A very quiet place is Maldon—at one time a great centre of the corn trade, which, in consequence of railways, has shifted elsewhere—and which the Great Eastern Railway has brought within an hour and a half’s ride of London. The population is about six thousand, and, by the last census, it seems slightly to have declined. In the Town Hall are portraits of Queen Elizabeth and Queen Anne, Charles II. and George III., and Dr. Plume, a Maldon celebrity, of whose career I have no particulars, save that he was a clergyman, and presented a library of over 6,000 volumes to the town. It is open daily from 10 till 12. The great artist, J. R. Herbert, R.A., was a native of the place, and Landseer studied there in his early days. Its chief claim to fame seems to have been that it was the birthplace of Edward Bright, a shopkeeper in the town, who died in 1750, and was so enormously fat that he weighed about 616 lbs. and seven men were on one occasion buttoned in his waistcoat without breaking a stitch or straining a button.

Remains around Maldon testify to the antiquity of the place.

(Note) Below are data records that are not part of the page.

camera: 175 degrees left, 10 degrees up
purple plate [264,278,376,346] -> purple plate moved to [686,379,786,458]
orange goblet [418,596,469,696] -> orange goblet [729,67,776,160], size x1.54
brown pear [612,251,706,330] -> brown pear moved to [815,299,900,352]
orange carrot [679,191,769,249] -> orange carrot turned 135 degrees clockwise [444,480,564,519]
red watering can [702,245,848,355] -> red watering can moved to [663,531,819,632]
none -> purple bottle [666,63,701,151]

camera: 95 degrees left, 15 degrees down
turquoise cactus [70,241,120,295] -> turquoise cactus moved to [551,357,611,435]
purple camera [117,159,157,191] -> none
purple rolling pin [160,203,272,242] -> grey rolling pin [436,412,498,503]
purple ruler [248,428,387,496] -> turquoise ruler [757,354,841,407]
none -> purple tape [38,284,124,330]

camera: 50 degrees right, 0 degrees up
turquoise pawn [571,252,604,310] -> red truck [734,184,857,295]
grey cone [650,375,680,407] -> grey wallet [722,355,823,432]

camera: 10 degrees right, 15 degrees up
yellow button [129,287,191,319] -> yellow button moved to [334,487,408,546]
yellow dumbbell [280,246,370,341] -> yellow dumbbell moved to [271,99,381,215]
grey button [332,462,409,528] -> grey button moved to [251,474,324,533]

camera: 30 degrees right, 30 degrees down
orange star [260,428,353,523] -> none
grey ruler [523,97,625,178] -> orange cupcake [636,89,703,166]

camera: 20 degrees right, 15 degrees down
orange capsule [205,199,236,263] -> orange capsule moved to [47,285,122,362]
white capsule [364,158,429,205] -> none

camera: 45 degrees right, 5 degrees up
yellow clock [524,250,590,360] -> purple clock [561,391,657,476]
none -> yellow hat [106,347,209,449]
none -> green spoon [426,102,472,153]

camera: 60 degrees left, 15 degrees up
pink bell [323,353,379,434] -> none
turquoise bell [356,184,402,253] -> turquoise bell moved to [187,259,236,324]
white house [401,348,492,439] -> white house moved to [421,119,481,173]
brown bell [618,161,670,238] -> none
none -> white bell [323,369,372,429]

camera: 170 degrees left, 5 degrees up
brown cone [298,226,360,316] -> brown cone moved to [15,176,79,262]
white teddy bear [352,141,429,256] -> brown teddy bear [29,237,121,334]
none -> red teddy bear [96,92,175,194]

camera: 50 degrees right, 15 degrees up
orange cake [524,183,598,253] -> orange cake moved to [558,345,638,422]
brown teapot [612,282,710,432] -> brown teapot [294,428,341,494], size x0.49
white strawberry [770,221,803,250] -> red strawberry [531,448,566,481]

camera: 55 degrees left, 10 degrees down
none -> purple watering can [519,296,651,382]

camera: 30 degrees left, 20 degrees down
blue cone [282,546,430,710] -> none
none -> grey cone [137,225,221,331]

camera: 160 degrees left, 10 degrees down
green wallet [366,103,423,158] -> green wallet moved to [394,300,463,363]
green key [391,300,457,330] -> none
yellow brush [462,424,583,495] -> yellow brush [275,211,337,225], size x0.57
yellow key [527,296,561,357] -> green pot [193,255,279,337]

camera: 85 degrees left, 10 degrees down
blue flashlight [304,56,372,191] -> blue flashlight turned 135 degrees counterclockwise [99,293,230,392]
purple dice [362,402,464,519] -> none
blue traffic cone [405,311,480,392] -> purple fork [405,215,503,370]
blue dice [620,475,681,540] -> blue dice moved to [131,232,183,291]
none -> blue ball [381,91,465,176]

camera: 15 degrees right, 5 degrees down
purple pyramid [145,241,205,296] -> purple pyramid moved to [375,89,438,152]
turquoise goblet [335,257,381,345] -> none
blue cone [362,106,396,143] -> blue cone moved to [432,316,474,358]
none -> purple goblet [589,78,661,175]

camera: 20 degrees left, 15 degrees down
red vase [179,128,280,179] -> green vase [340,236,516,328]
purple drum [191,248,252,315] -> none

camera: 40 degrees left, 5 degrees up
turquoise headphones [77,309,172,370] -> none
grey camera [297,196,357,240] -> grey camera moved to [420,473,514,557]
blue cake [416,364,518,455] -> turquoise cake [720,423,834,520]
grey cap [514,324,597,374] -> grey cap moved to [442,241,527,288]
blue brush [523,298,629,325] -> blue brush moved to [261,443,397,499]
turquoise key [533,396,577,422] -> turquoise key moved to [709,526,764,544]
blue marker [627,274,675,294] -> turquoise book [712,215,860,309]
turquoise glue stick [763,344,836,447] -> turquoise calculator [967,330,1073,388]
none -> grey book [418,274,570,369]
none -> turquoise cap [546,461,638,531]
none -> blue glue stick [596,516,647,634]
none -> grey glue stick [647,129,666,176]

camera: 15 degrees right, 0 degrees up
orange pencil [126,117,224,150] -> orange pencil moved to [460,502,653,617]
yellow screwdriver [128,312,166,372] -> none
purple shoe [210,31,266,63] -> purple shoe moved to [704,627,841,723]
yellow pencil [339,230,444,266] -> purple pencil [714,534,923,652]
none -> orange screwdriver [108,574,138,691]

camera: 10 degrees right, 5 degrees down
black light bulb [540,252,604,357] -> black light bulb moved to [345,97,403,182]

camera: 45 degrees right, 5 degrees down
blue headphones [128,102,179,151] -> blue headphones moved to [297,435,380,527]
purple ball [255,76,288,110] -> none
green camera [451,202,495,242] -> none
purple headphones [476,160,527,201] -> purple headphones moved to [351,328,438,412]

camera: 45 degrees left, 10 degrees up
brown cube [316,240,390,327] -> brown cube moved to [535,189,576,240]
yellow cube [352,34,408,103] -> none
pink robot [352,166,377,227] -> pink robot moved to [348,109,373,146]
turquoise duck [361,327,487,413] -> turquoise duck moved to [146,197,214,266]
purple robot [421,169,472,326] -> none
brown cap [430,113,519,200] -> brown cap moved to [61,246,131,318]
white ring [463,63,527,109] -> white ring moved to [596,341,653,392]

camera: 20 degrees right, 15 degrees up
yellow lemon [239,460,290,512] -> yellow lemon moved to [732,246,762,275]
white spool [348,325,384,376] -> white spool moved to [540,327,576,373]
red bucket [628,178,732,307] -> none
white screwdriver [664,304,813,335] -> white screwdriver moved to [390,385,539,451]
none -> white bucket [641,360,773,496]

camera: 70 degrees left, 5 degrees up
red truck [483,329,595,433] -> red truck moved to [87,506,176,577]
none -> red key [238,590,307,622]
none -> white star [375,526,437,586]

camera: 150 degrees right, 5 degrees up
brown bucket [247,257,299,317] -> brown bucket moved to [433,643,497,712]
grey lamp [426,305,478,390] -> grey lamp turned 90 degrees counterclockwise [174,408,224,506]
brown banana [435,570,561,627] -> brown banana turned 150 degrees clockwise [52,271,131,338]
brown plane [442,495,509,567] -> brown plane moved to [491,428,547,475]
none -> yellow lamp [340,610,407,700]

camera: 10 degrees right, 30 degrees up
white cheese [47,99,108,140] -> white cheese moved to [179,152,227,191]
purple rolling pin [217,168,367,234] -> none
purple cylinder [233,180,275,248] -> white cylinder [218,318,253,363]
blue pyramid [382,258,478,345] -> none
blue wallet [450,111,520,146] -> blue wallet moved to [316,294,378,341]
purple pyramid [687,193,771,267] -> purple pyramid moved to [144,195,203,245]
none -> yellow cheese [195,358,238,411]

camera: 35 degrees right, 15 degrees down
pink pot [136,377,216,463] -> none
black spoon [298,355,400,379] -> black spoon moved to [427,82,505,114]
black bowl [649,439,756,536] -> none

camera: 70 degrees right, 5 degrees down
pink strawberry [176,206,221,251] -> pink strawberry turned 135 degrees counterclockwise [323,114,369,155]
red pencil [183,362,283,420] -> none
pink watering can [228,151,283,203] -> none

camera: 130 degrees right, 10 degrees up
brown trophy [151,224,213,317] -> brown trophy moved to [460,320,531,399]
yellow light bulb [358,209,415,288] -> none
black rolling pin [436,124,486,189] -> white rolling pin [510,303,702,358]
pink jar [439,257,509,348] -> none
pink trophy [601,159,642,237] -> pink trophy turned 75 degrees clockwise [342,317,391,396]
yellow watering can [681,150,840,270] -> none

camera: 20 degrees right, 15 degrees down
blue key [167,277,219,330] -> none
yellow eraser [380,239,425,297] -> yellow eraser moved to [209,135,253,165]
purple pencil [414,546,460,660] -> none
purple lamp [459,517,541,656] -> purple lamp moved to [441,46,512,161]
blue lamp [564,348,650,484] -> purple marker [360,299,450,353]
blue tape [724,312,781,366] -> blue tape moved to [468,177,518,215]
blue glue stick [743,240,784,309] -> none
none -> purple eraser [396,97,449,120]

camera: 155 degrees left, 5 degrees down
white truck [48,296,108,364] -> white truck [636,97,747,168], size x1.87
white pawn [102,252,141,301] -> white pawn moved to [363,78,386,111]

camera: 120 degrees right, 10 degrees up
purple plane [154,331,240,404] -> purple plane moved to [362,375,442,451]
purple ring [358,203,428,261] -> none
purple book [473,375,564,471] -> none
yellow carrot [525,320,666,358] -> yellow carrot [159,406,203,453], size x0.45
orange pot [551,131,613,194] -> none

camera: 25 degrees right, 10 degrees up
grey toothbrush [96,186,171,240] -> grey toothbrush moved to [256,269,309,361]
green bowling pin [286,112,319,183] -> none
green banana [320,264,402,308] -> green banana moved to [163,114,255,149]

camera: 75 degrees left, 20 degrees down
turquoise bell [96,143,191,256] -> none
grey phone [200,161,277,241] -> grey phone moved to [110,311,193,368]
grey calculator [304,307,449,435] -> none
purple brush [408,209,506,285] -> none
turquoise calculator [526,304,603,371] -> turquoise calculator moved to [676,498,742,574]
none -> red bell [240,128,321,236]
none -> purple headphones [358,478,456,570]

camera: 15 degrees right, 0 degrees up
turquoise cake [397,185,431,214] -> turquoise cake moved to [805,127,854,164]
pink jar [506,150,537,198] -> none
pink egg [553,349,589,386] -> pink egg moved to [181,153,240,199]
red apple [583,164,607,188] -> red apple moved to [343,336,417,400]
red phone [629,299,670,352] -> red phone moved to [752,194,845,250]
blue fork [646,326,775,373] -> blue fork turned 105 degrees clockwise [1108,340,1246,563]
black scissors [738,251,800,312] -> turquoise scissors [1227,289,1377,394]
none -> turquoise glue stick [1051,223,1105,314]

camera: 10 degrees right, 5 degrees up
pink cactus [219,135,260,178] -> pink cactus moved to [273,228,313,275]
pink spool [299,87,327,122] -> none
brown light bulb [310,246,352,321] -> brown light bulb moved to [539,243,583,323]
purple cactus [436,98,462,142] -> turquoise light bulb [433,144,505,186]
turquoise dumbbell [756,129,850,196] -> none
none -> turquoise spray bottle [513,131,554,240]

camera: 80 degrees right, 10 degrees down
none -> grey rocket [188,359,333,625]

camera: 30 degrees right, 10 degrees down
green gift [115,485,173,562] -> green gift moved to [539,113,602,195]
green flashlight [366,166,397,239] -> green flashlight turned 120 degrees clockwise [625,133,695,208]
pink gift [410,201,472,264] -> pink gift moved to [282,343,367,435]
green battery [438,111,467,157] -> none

On the west side are the remains of a camp formed by Edward the Elder as far back as 920. Near the town are the remains of a Lepers’ Hospital, which makes one note with thankfulness that, thanks to sanitary science in England, we have no need of such buildings now, and we rejoice that the good old times are gone. By the side of the river, about a mile from the town, are the remains of Beeleigh Abbey, founded for monks of the Premonstratensian order in 1180; considerable remains still exist, but have been much altered in the process of converting the building into a farmhouse, still there is a good deal remaining well worthy the attention of the antiquary, though at one time the chapter-house, which has a fine groined roof, was used as a pig-sty. In the Abbey was buried Henry Bourchier, Earl of Essex, in 1483. One of the Maldon churches has a triangular tower. It is said that only in Italy is there another tower of the same kind. I may also state, as one of the peculiarities of Maldon, that the custom of Borough English, by means of which the youngest son succeeds to the copyhold estates of his father, still prevails there. Thus altogether a pleasant ancient flavour attaches to the place, in spite of its Reform Club, which dates from 1874. One might do worse than live at Maldon, where good houses are to be had at a bargain, and where in the summer-time, far from the wicked world, there is a good deal of boating, and where in the winter time, in the coming glacial era, which Sir Robert Ball confidently predicts as reserved for the people of England, you may skate as far as Chelmsford, a consummation by no means devoutly to be wished. For bicycles Maldon is by no means favourable, incredible as it may seem to those who will persist in believing that Essex is a flat country. There are two hills in the town, one of which is pronounced to be the most dangerous hill in all Essex for bicyclists.